• **Requirement**
Count the lines in the rows below that contain the word "ciento", and give only that number.

• **Available data**
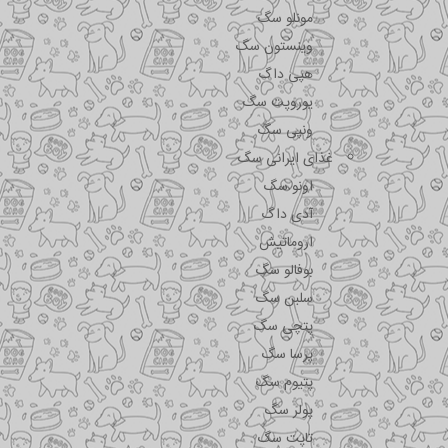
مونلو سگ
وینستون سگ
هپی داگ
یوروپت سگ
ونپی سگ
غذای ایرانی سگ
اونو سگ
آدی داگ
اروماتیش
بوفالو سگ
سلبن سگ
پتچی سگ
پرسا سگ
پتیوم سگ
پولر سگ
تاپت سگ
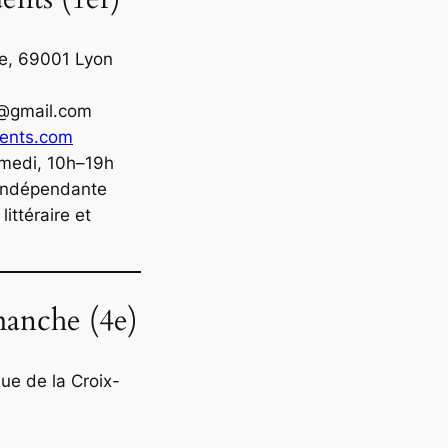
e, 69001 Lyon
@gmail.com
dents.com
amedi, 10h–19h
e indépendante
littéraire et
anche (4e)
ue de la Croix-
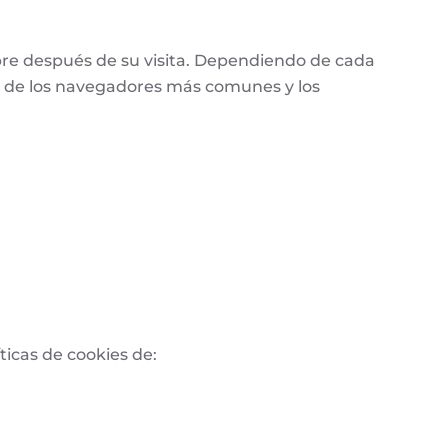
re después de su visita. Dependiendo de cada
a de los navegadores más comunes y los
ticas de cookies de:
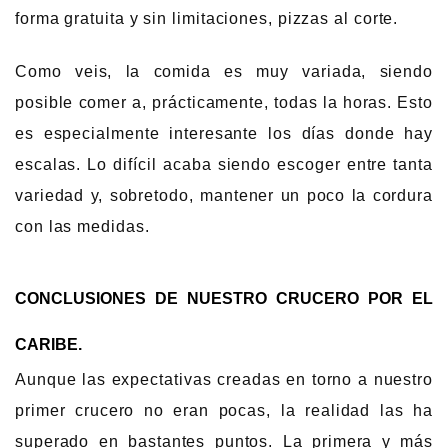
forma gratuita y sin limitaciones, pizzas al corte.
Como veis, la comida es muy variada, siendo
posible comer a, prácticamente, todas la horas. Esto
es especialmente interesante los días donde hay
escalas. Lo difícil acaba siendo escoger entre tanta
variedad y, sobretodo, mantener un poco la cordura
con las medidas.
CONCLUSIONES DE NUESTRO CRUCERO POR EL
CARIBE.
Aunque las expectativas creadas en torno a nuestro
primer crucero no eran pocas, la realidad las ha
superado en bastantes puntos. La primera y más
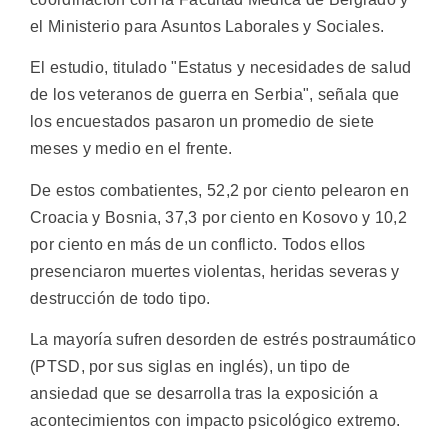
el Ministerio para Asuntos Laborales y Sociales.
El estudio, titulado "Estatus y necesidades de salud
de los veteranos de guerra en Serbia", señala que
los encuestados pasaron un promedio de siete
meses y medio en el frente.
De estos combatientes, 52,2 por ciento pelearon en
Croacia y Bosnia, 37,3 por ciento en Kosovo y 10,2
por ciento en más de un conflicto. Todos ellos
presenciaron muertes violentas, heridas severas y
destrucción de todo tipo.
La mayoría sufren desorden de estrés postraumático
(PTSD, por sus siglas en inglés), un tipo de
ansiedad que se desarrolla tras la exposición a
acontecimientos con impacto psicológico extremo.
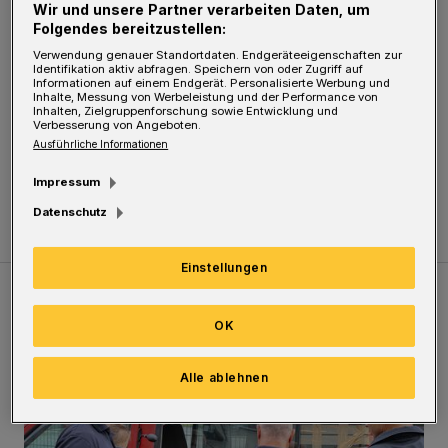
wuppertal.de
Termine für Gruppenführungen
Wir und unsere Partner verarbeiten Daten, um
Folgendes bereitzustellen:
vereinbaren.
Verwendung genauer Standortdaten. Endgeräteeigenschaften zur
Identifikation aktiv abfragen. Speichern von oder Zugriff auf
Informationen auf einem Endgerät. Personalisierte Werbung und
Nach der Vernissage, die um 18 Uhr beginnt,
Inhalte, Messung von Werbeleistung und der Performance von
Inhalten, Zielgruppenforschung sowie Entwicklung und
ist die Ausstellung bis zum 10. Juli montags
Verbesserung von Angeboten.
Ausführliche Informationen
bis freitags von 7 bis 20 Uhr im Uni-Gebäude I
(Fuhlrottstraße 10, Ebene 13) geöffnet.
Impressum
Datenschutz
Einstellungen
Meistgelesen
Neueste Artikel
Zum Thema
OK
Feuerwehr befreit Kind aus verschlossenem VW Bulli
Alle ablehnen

• **Task answer**
3